(Listed entries Opens)

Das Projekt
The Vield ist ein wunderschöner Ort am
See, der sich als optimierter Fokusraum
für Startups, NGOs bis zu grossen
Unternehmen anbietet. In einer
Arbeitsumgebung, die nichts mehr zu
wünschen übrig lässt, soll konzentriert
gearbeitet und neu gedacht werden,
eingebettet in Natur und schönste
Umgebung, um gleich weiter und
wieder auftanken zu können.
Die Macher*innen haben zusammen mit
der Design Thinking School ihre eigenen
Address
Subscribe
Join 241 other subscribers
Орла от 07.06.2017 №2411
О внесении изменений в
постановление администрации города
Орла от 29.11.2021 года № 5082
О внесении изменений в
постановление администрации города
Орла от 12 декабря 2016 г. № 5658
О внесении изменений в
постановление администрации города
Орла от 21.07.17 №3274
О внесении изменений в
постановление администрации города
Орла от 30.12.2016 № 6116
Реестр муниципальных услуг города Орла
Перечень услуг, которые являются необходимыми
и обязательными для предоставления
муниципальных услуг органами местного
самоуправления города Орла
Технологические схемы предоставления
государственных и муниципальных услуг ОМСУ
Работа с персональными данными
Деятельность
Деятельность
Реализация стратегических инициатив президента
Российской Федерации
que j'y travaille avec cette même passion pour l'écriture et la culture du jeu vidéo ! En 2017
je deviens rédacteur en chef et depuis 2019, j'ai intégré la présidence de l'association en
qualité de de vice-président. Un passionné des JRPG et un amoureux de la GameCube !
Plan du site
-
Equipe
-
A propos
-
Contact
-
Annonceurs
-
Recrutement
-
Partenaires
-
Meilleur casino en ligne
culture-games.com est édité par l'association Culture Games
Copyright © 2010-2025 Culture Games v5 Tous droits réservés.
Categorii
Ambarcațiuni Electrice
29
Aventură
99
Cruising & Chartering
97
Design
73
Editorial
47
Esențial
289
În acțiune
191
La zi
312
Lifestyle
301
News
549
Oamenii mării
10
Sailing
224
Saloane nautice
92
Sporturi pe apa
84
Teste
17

(Listed entries Closes)

Job item:
Your response should consist of the data above, duplicated exactly.

Response box:
Das Projekt
The Vield ist ein wunderschöner Ort am
See, der sich als optimierter Fokusraum
für Startups, NGOs bis zu grossen
Unternehmen anbietet. In einer
Arbeitsumgebung, die nichts mehr zu
wünschen übrig lässt, soll konzentriert
gearbeitet und neu gedacht werden,
eingebettet in Natur und schönste
Umgebung, um gleich weiter und
wieder auftanken zu können.
Die Macher*innen haben zusammen mit
der Design Thinking School ihre eigenen
Address
Subscribe
Join 241 other subscribers
Орла от 07.06.2017 №2411
О внесении изменений в
постановление администрации города
Орла от 29.11.2021 года № 5082
О внесении изменений в
постановление администрации города
Орла от 12 декабря 2016 г. № 5658
О внесении изменений в
постановление администрации города
Орла от 21.07.17 №3274
О внесении изменений в
постановление администрации города
Орла от 30.12.2016 № 6116
Реестр муниципальных услуг города Орла
Перечень услуг, которые являются необходимыми
и обязательными для предоставления
муниципальных услуг органами местного
самоуправления города Орла
Технологические схемы предоставления
государственных и муниципальных услуг ОМСУ
Работа с персональными данными
Деятельность
Деятельность
Реализация стратегических инициатив президента
Российской Федерации
que j'y travaille avec cette même passion pour l'écriture et la culture du jeu vidéo ! En 2017
je deviens rédacteur en chef et depuis 2019, j'ai intégré la présidence de l'association en
qualité de de vice-président. Un passionné des JRPG et un amoureux de la GameCube !
Plan du site
-
Equipe
-
A propos
-
Contact
-
Annonceurs
-
Recrutement
-
Partenaires
-
Meilleur casino en ligne
culture-games.com est édité par l'association Culture Games
Copyright © 2010-2025 Culture Games v5 Tous droits réservés.
Categorii
Ambarcațiuni Electrice
29
Aventură
99
Cruising & Chartering
97
Design
73
Editorial
47
Esențial
289
În acțiune
191
La zi
312
Lifestyle
301
News
549
Oamenii mării
10
Sailing
224
Saloane nautice
92
Sporturi pe apa
84
Teste
17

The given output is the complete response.